### TRECHO DO TEXTO
Pandemia faz brasileiros assistirem mais pornô, segundo pesquisa
Faz anos que sou assim, mas agora piorou por estar mais tempo em casa. Acho que perdi o interesse de ficar com outras pessoas. Parece que isso me basta. Mas daí vem a sensação de não de não estar aproveitando a vida. É constrangedor. A vontade de ver pornografia é mais forte.”
O relato de Pedro* se refere ao sentimento de estar refém da pornografia. Ele sente a necessidade de assistir vídeos pornográficos na internet tão frequentemente que sua rotina da vida começou a ser prejudicada. Ao perceber que passava tempo demais na busca por esse conteúdo, se sentiu mal, e procurou ajuda de um psiquiatra.
A compulsão por pornografia, segundo ele, ganhou maior dimensão há poucos meses, na pandemia, principalmente por estar mais tempo sozinho em casa. Segundo dados recentes de um dos maiores sites de pornografia do mundo, o Pornhub, o acesso a esse tipo de conteúdo aumentou em tempos de isolamento e distanciamento social. Independente de pandemia ou não, em enquete feita no Campo Grande News, 60% das pessoas disseram que acessaram conteúdo adulto.

### DADOS FORNECIDOS
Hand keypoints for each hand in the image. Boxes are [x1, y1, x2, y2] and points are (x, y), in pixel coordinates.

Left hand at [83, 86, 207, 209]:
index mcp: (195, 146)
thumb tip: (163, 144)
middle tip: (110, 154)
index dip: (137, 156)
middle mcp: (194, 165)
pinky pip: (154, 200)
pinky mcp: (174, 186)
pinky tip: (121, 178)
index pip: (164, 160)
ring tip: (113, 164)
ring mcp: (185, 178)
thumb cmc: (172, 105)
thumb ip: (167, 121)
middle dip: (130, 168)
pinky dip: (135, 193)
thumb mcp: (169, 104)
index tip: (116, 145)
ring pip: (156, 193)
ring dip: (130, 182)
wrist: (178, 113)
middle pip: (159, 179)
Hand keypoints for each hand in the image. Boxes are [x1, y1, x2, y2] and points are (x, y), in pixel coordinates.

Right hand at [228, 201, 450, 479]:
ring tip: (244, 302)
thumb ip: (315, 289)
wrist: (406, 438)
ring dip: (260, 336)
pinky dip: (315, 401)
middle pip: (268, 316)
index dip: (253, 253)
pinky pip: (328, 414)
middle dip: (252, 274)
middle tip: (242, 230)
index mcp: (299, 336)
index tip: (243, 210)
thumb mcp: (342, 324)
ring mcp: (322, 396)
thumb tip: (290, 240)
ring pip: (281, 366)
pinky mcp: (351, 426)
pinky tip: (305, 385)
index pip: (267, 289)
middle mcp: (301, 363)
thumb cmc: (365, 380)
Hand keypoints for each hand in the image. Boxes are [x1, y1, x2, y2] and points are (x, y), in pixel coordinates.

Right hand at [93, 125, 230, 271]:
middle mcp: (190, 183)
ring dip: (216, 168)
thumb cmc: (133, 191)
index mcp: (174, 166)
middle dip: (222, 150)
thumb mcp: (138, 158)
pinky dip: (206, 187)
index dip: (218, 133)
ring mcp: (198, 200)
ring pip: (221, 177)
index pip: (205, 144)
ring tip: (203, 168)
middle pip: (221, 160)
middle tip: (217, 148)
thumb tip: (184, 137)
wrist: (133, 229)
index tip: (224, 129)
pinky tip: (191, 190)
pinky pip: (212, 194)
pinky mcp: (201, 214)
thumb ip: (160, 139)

### EXERCÍCIO
Transcreva o trecho da reportagem sobre pornografia na pandemia, começando em "O relato de" e terminando em "de um psiquiatra.". As linhas vêm de uma fonte diferente da do texto.

### RESPOSTA
O relato de Pedro* se refere ao sentimento de estar refém da pornografia. Ele sente a necessidade de assistir vídeos pornográficos na internet tão frequentemente que sua rotina da vida começou a ser prejudicada. Ao perceber que passava tempo demais na busca por esse conteúdo, se sentiu mal, e procurou ajuda de um psiquiatra.